Top of DATA TO EXAMINE
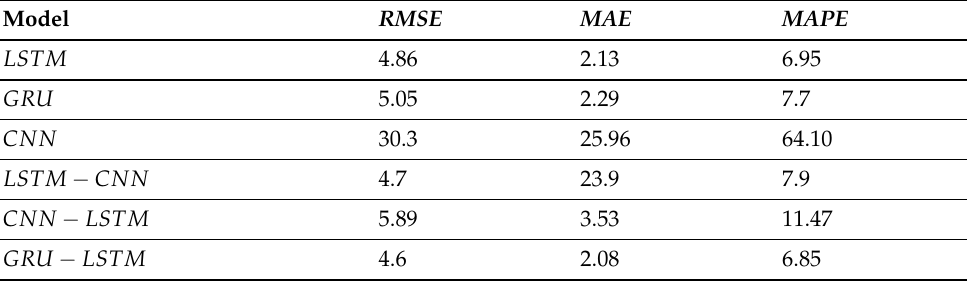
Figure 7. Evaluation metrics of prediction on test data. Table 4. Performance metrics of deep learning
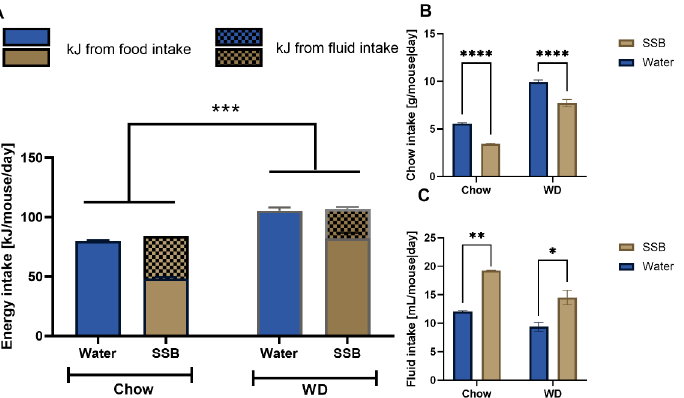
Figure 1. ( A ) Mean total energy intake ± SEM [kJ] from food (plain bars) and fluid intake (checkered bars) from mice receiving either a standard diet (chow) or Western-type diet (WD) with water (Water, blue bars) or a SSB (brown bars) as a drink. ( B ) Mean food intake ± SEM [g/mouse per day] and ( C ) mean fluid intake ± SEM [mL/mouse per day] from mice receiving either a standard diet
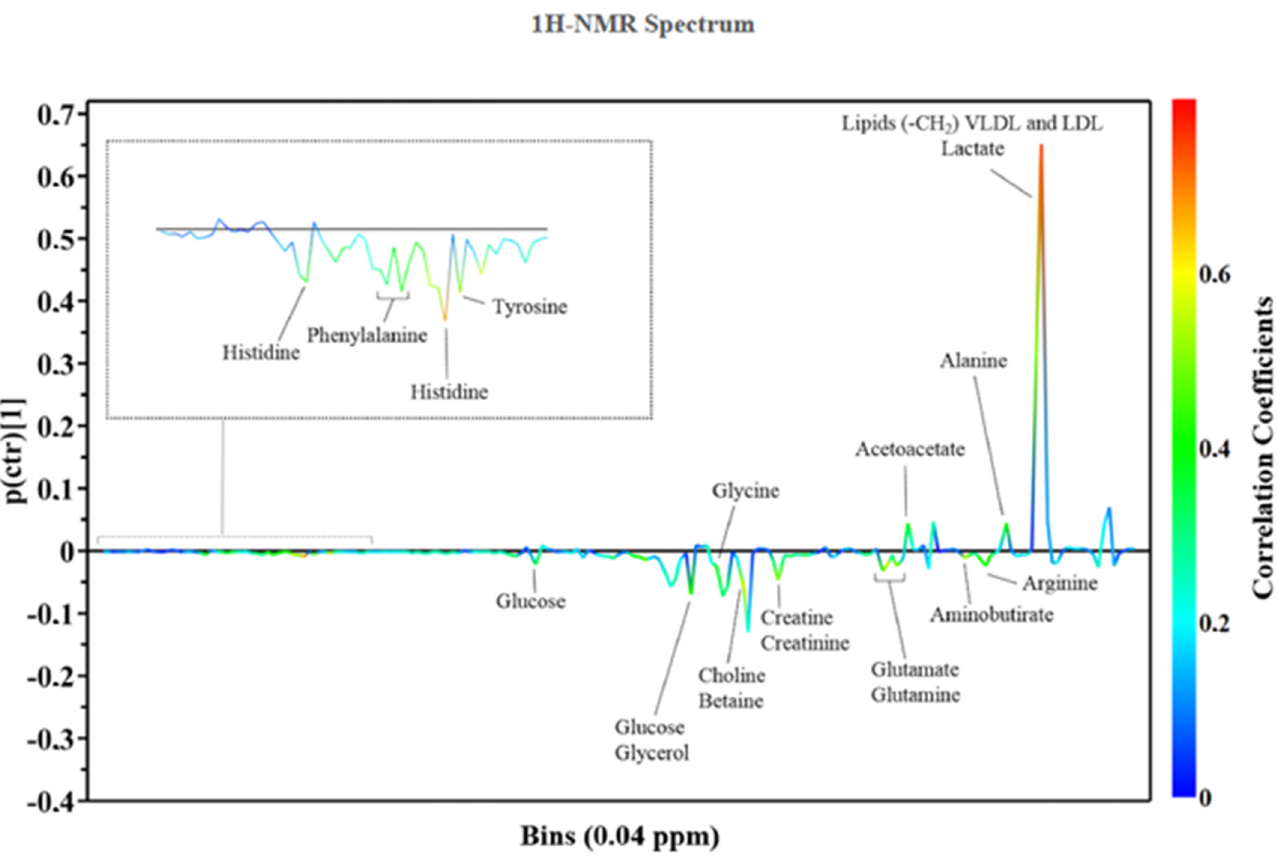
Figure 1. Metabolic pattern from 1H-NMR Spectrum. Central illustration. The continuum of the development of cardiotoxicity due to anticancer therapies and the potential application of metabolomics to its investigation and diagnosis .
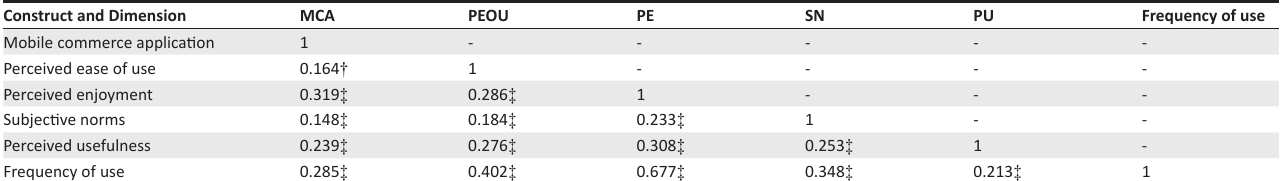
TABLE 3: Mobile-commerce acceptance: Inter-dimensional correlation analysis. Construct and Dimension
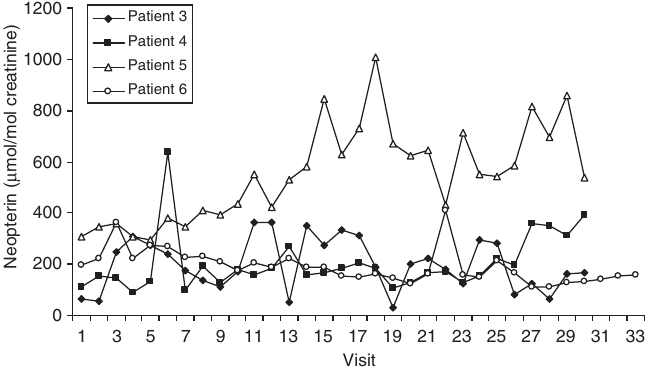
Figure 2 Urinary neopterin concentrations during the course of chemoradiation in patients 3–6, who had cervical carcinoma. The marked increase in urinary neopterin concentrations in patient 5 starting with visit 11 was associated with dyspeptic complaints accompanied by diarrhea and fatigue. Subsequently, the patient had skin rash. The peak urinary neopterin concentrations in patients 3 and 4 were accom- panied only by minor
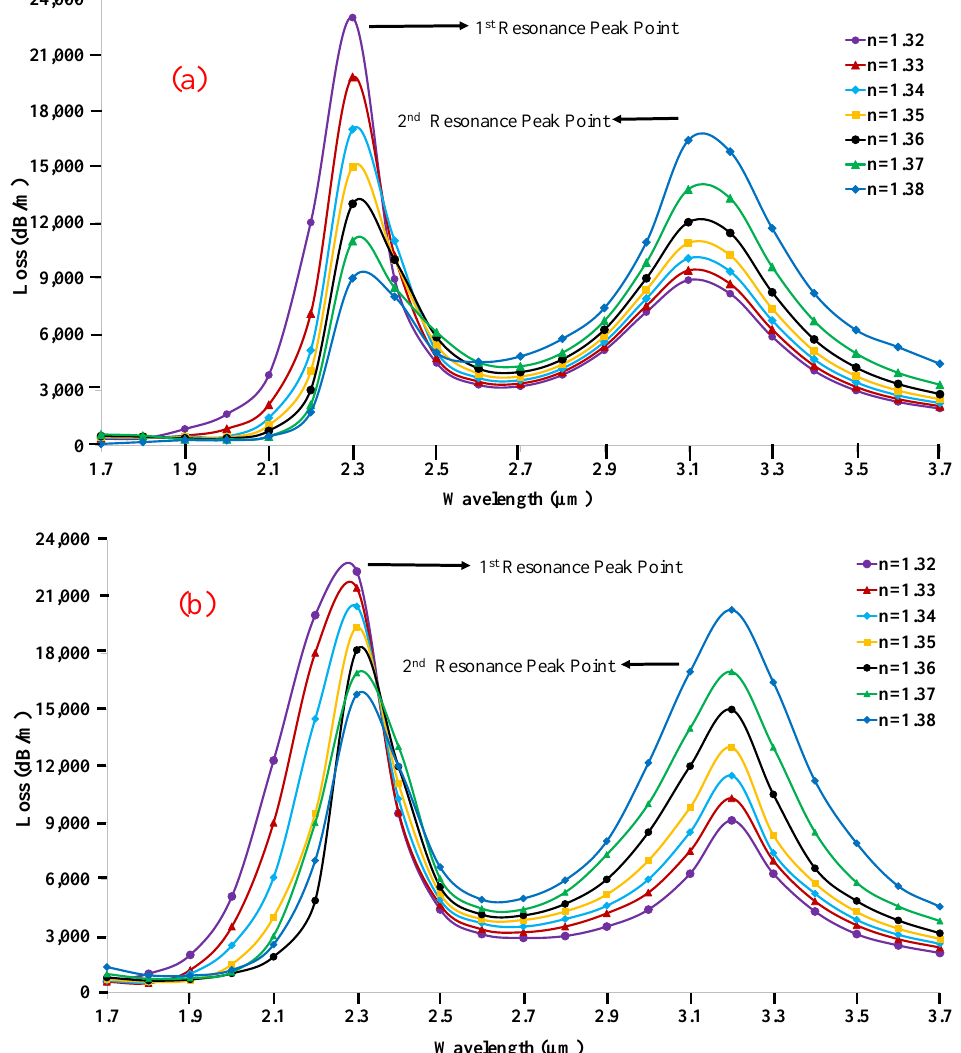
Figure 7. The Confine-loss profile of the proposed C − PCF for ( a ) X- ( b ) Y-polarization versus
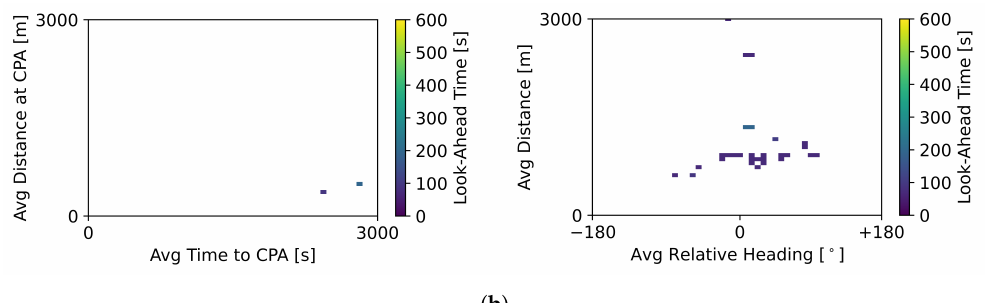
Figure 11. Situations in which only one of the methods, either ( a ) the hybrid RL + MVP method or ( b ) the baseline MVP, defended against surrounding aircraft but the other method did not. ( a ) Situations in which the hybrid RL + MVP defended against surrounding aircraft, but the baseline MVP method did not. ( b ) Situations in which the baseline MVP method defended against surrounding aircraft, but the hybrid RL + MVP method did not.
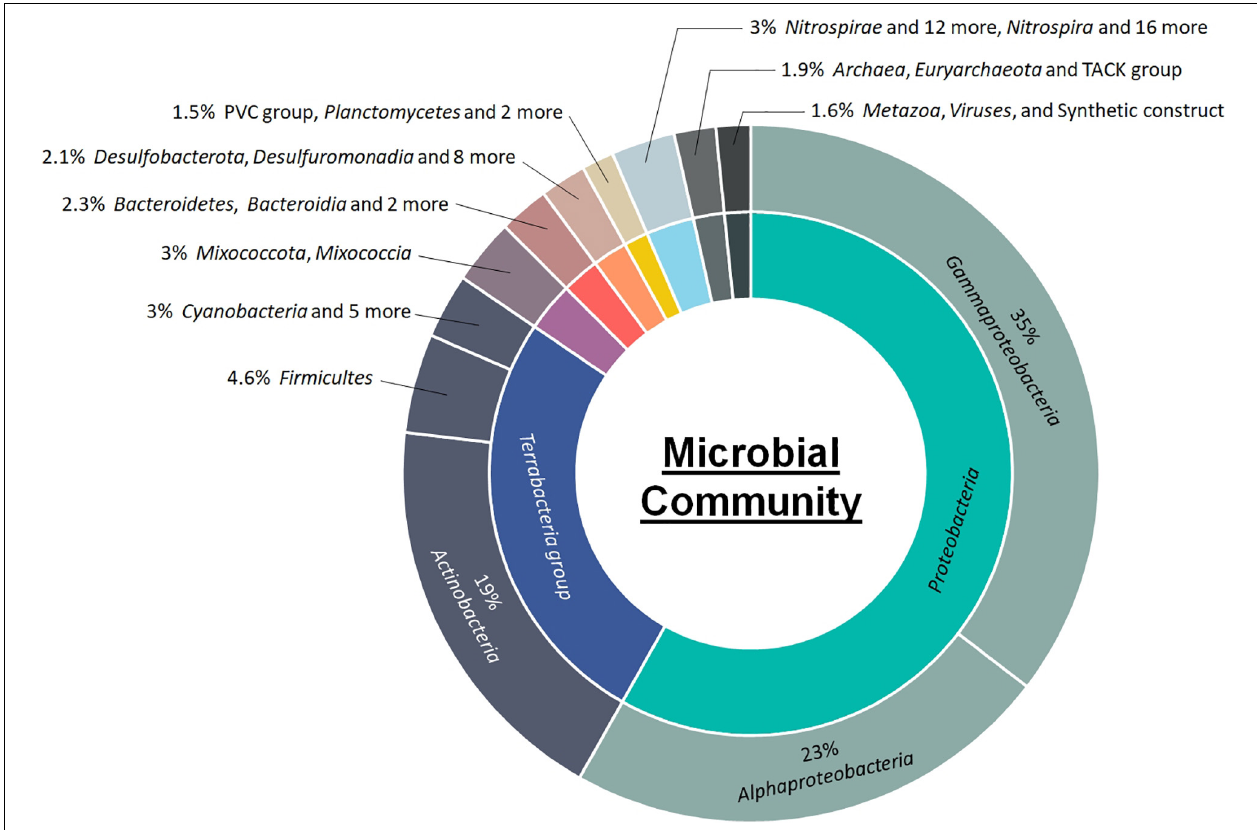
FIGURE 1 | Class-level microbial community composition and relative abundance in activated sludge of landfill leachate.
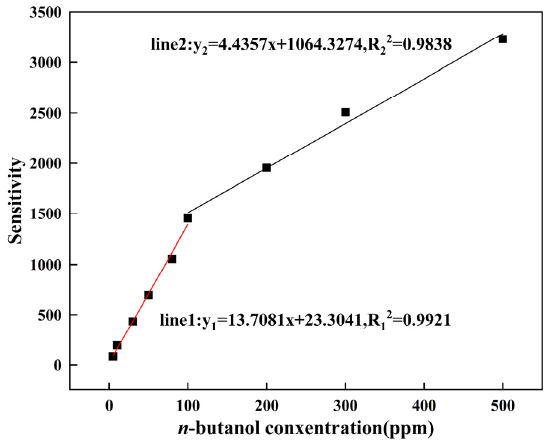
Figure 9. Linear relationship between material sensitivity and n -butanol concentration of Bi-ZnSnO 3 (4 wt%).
Bottom of DATA TO EXAMINE
[WHAT IS NEEDED]: Restate word for word the lines from the line with "Figure 11. Situations" to the last line of the records above, inclusive, and omit every picture.

[OUTPUT BELOW]:
Figure 11. Situations in which only one of the methods, either ( a ) the hybrid RL + MVP method or ( b ) the baseline MVP, defended against surrounding aircraft but the other method did not. ( a ) Situations in which the hybrid RL + MVP defended against surrounding aircraft, but the baseline MVP method did not. ( b ) Situations in which the baseline MVP method defended against surrounding aircraft, but the hybrid RL + MVP method did not.
FIGURE 1 | Class-level microbial community composition and relative abundance in activated sludge of landfill leachate.
Figure 9. Linear relationship between material sensitivity and n -butanol concentration of Bi-ZnSnO 3 (4 wt%).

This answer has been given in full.